Reconstruction after resection is necessary to prevent respiratory deficits and to protect mediastinal structures. Various reconstruction techniques using prosthetic or homologous material have been described, including synthetic and metallic grafts, pedicled skin and muscle flaps, free skin grafts, fascia lata and autologous bone transplants, with the choice of reconstruction technique dependent on the size and site of the defect, minimizing any deleterious effects. Skeletal reconstruction is not necessary for defects less than 5 cm in diameter [25]. If only the upper sternum is resected (i.e. the manubrium with ribs 1 to 3), muscle flaps alone may be sufficient for reconstruction. In contrast, resection of the lower sternum frequently requires rigid structures to protect the heart and stabilize the bony thorax [24].

The ideal characteristics of a prosthetic material include rigidity, reducing paradoxical chest motion; inertness, to allow in-growth of fibrous tissue and decrease the likelihood of infection; malleability, to enable the material to be fashioned to the appropriate size and shape at the time of surgery; and radiolucency to allow radiographic follow-up of the underlying problem [26]. Polypropylene mesh (Marlex mesh,R) is used most frequently for the reconstruction of chest wall defects. Although this mesh is relatively easy to handle and has a high affinity for tissues [27], its lack of rigidity in patients with large defects may result in paradoxical chest wall motion [28]. In contrast, methyl methacrylate and titanium plates are highly rigid but insufficiently malleable. Titanium mesh may be complicated by infection or fragmentation of the graft, but it is more rigid and osteoconductive than polypropylene mesh, easy to handle and mold to the shape of the defect, appropriately elastic, less visible on MR imaging than stainless steel, and assimilates well with surrounding soft tissues [29]. Since the protection of visceral organs after wide resection was the most important consideration in our patient, we used titanium mesh. We observed no change in postoperative pulmonary function, providing further evidence for the effectiveness of our procedure for large chest wall reconstruction.

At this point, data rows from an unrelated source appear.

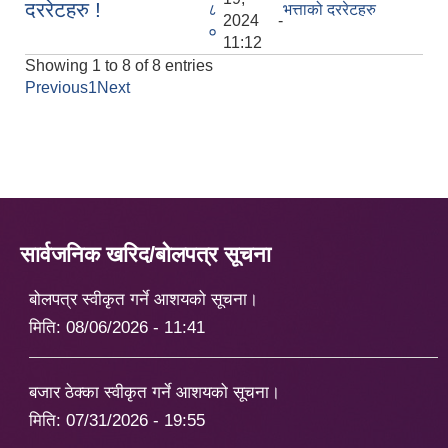
दररेटहरु !
८
भत्ताको दररेटहरु
2024 -
०
11:12
Showing 1 to 8 of 8 entries
Previous
1
Next
सार्वजनिक खरिद/बोलपत्र सूचना
बोलपत्र स्वीकृत गर्ने आशयको सूचना।
मिति:
08/06/2026 - 11:41
बजार ठेक्का स्वीकृत गर्ने आशयको सूचना।
मिति:
07/31/2026 - 19:55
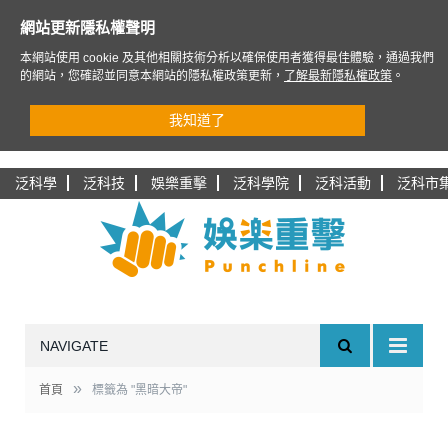
網站更新隱私權聲明
本網站使用 cookie 及其他相關技術分析以確保使用者獲得最佳體驗，通過我們
的網站，您確認並同意本網站的隱私權政策更新，
了解最新隱私權政策
。
我知道了
泛科學
泛科技
娛樂重擊
泛科學院
泛科活動
泛科市
NAVIGATE
»
首頁
標籤為 "黑暗大帝"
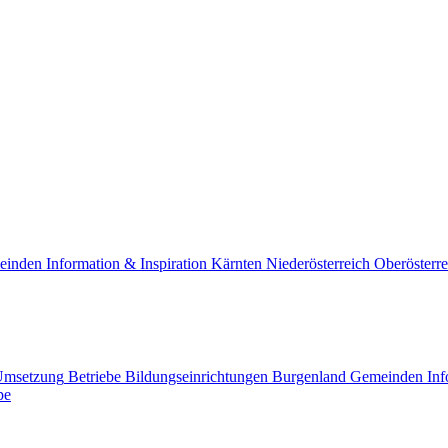
einden
Information & Inspiration
Kärnten
Niederösterreich
Oberösterre
Umsetzung
Betriebe
Bildungseinrichtungen
Burgenland
Gemeinden
Inf
pe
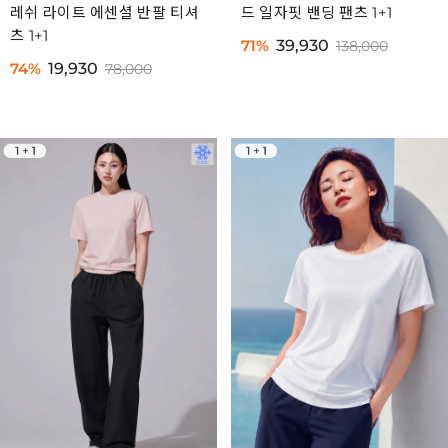
레쉬 라이트 에센셜 반팔 티셔
드 일자핏 밴딩 팬츠 1+1
츠 1+1
71%
39,930
138,000
74%
19,930
78,000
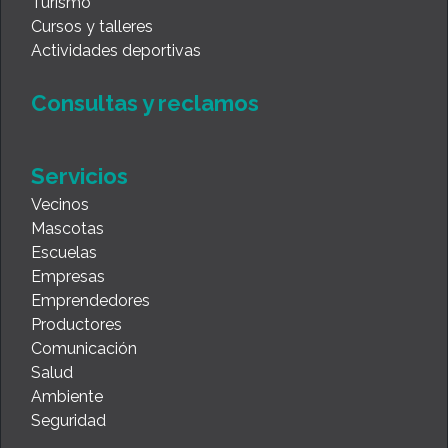
Turismo
Cursos y talleres
Actividades deportivas
Consultas y reclamos
Servicios
Vecinos
Mascotas
Escuelas
Empresas
Emprendedores
Productores
Comunicación
Salud
Ambiente
Seguridad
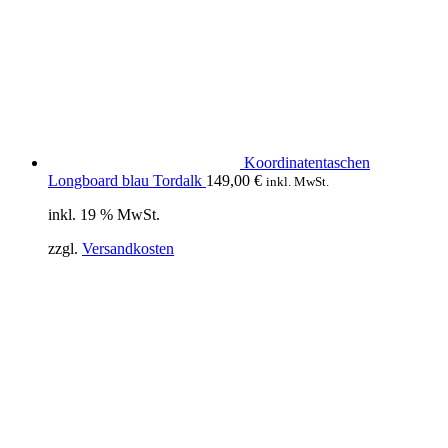
Koordinatentaschen
Longboard blau Tordalk
149,00
€
inkl. MwSt.
inkl. 19 % MwSt.
zzgl.
Versandkosten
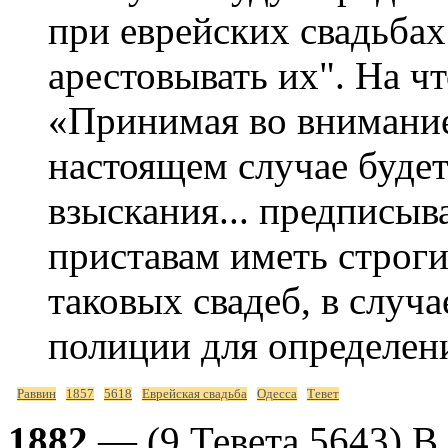
при еврейских свадьбах
арестовывать их". На чт
«Принимая во внимание,
настоящем случае буде
взыскания... предписыв
приставам иметь строг
таковых свадеб, в случ
полиции для определен
Раввин
1857
5618
Еврейская свадьба
Одесса
Тевет
1882
— (9 Тевета 5643) В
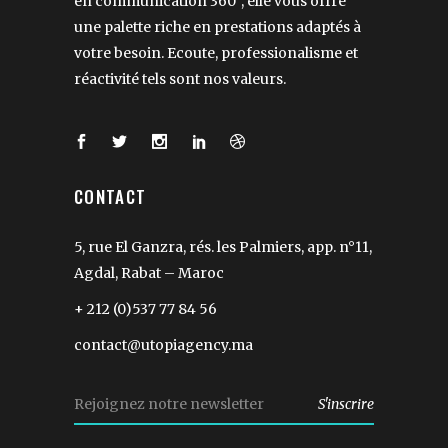
en communication 360°, elle vous offre
une palette riche en prestations adaptés à
votre besoin. Ecoute, professionalisme et
réactivité tels sont nos valeurs.
CONTACT
5, rue El Ganzra, rés. les Palmiers, app. n°11,
Agdal, Rabat – Maroc
+ 212 (0)537 77 84 56
contact@utopiagency.ma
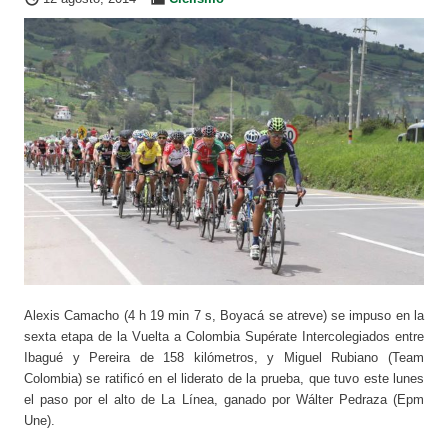
Alexis Camacho (4 h 19 min 7 s, Boyacá se atreve) se impuso en la
sexta etapa de la Vuelta a Colombia Supérate Intercolegiados entre
Ibagué y Pereira de 158 kilómetros, y Miguel Rubiano (Team
Colombia) se ratificó en el liderato de la prueba, que tuvo este lunes
el paso por el alto de La Línea, ganado por Wálter Pedraza (Epm
Une).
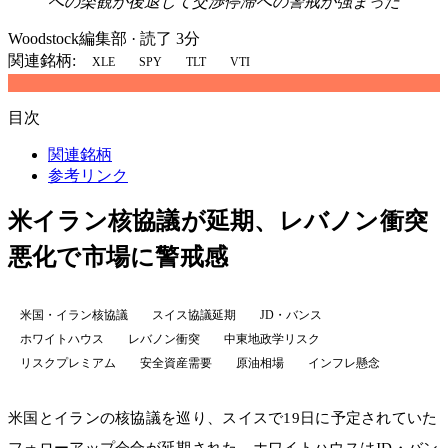
への楽観が後退して交渉停滞への警戒が強まった
Woodstock編集部
·
読了 3分
関連銘柄:
XLE
SPY
TLT
VTI
目次
関連銘柄
参考リンク
米イラン核協議が延期、レバノン衝突
悪化で市場に警戒感
米国・イラン核協議
スイス協議延期
JD・バンス
ホワイトハウス
レバノン衝突
中東地政学リスク
リスクプレミアム
安全資産需要
原油相場
インフレ懸念
米国とイランの核協議を巡り、スイスで19日に予定されていた
フォローアップ会合が延期された。ホワイトハウスはJD・バン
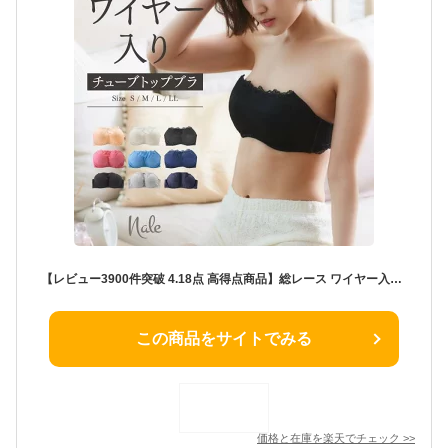
【レビュー3900件突破 4.18点 高得点商品】総レース ワイヤー入り チューブトップブラ レース コットン 綿 ストラップレス カップ付き ベアトップ オフショルダー 脇肉 谷間 バストアップ Nale ナーレ 正規品 チューブブラ ダンス フラダンス コスプレ スポーツブラ
この商品をサイトでみる
価格と在庫を
楽天
でチェック
>>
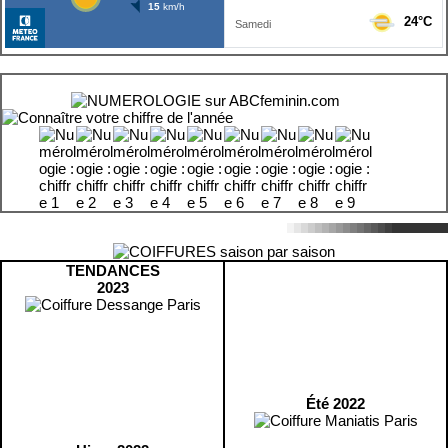
TENDANCES
2023
Été 2022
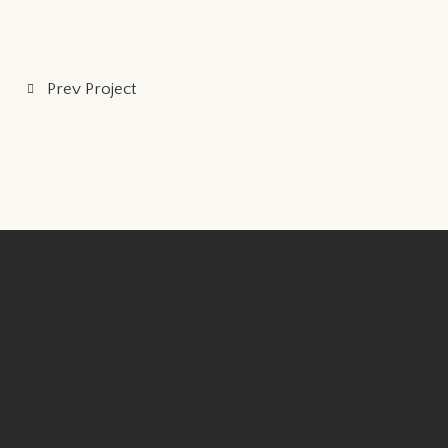
Prev Project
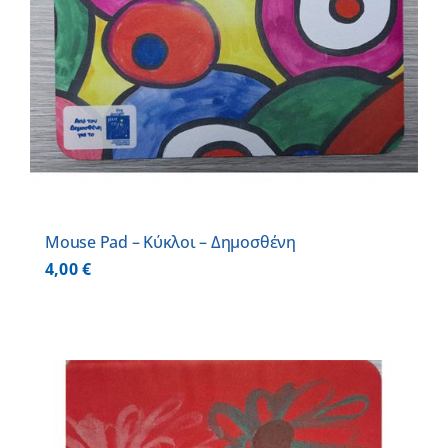
Mouse Pad – Κύκλοι – Δημοσθένη
4,00
€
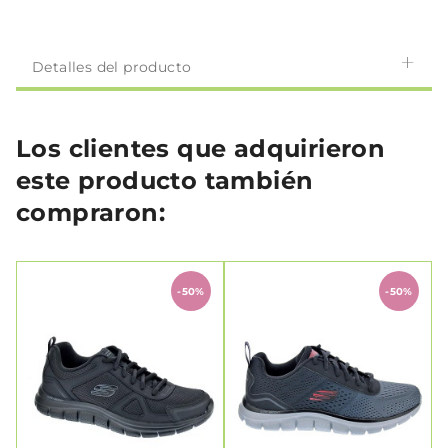
Detalles del producto
Los clientes que adquirieron
este producto también
compraron:
-50%
-50%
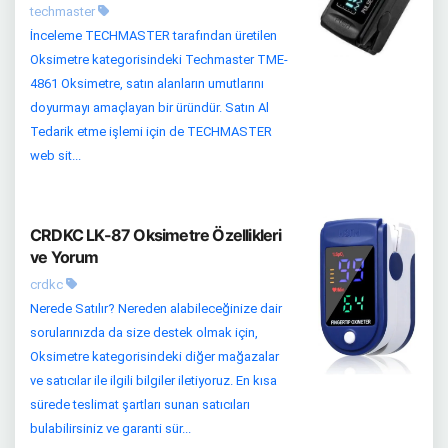
techmaster
İnceleme TECHMASTER tarafından üretilen
Oksimetre kategorisindeki Techmaster TME-
4861 Oksimetre, satın alanların umutlarını
doyurmayı amaçlayan bir üründür. Satın Al
Tedarik etme işlemi için de TECHMASTER
web sit...
CRDKC LK-87 Oksimetre Özellikleri
ve Yorum
crdkc
Nerede Satılır? Nereden alabileceğinize dair
sorularınızda da size destek olmak için,
Oksimetre kategorisindeki diğer mağazalar
ve satıcılar ile ilgili bilgiler iletiyoruz. En kısa
sürede teslimat şartları sunan satıcıları
bulabilirsiniz ve garanti sür...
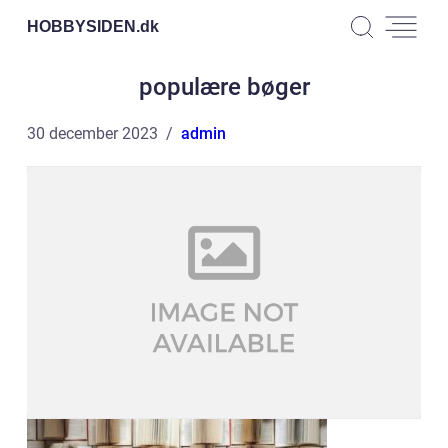
HOBBYSIDEN.
dk
populære bøger
30 december 2023
admin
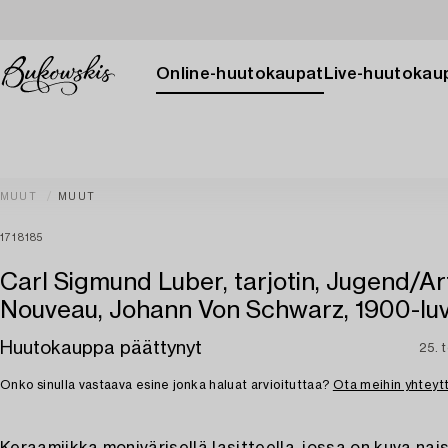
Online-huutokaupat
Live-huutokau
MUUT
MUUT
1718185
Carl Sigmund Luber, tarjotin, Jugend/Ar
Nouveau, Johann Von Schwarz, 1900-luv
Huutokauppa päättynyt
25. 
Onko sinulla vastaava esine jonka haluat arvioituttaa?
Ota meihin yhteyt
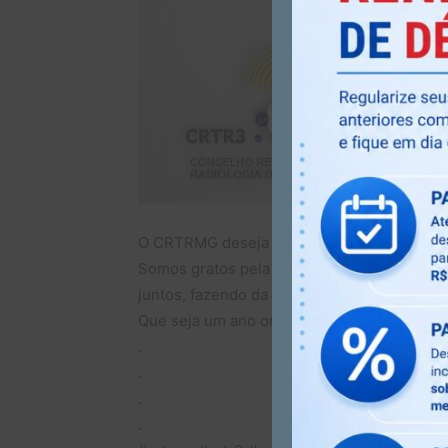
O CRTRMG deseja a todos os profissionais 
Somos gratos pela confiança, e que nesse n
juntos, fazendo da Radiologia ainda mais for
Que seja um ano onde tenhamos ainda mais
.
.
.
.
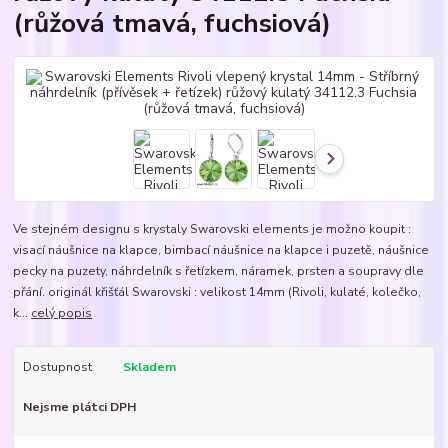
(růžová tmavá, fuchsiová)
Ve stejném designu s krystaly Swarovski elements je možno koupit :
visací náušnice na klapce, bimbací náušnice na klapce i puzetě, náušnice
pecky na puzety, náhrdelník s řetízkem, náramek, prsten a soupravy dle
přání. originál křišťál Swarovski : velikost 14mm (Rivoli, kulaté, kolečko,
k...
celý popis
Dostupnost
Skladem
Nejsme plátci DPH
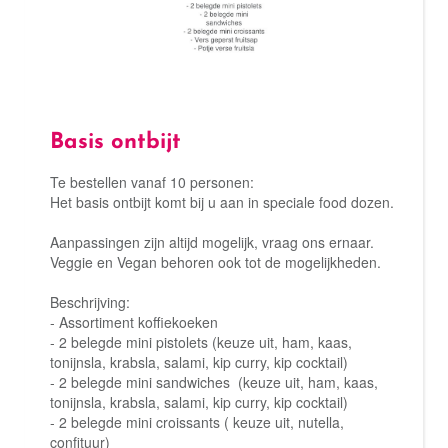
Basis ontbijt
Te bestellen vanaf 10 personen:
Het basis ontbijt komt bij u aan in speciale food dozen.
Aanpassingen zijn altijd mogelijk, vraag ons ernaar.
Veggie en Vegan behoren ook tot de mogelijkheden.
Beschrijving:
- Assortiment koffiekoeken
- 2 belegde mini pistolets (keuze uit, ham, kaas,
tonijnsla, krabsla, salami, kip curry, kip cocktail)
- 2 belegde mini sandwiches (keuze uit, ham, kaas,
tonijnsla, krabsla, salami, kip curry, kip cocktail)
- 2 belegde mini croissants ( keuze uit, nutella,
confituur)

Artificial materials are prone to infection and induce allergic reactions, factors not observed with autologous tissues [30]. TRAM flaps, based on the superior epigastric artery, are elegantly designed musculocutaneous flaps that have become the mainstay for breast reconstruction. Moreover, these flaps have been used in reconstruction of the chest wall, such as in patients with sternal wound infections and chest wall ulcers after irradiation [31]. One advantage of the TRAM flap is that the patient does not have to be moved throughout the procedure [32]. In addition, the graft survival rate is high because it TRAM flaps can be used as pedicle flaps in chest wall reconstruction. The size of the defect in our patient required a large volume of tissue, such as a TRAM flap, to reconstruct the chest wall. Since the tumor was located in the precordia, surgery was performed with the patient in the supine position, allowing the TRAM flap to be collected while the patient is in the same supine position.

Conclusions

We have described an extremely rare case of subtotal sternal resection and reconstruction of the sternum for a chondrosarcoma. Chest wall resection, followed by reconstruction with titanium mesh and a TRAM flap can be safely and effectively performed as a one-stage surgical procedure on patients with large chondrosarcomas arising from the sternum. The postoperative course of our patient was good, without infection, because the titanium mesh and TRAM flap provided appropriate rigidity and elasticity and covered the surgical wound fully. Our findings suggest that these procedures may be useful for reconstructing large defects in the chest wall.